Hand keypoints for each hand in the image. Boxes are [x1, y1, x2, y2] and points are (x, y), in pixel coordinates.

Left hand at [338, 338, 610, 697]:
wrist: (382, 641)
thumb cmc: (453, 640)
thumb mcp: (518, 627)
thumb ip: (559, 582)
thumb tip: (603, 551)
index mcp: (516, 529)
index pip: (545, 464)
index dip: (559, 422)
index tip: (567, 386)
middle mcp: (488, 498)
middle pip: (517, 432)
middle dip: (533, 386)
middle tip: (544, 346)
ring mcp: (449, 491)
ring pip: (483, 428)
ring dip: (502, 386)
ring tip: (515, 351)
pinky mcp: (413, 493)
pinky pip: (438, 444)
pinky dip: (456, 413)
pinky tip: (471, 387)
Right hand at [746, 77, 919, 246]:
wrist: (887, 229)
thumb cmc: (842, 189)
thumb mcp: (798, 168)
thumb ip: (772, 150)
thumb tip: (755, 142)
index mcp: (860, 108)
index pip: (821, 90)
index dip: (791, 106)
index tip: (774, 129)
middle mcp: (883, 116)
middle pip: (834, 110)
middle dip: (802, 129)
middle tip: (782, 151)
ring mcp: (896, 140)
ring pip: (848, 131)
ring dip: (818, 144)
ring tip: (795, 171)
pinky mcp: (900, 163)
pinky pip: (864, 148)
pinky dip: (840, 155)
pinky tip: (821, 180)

+-------+

■ Assigned task
The answer consists of the lines above that include the word "ring", each copied exactly.

■ Solution below
ring mcp: (449, 491)
ring pip: (483, 428)
ring dip: (502, 386)
ring tip: (515, 351)
ring mcp: (896, 140)
ring pip: (848, 131)
ring dip: (818, 144)
ring tip: (795, 171)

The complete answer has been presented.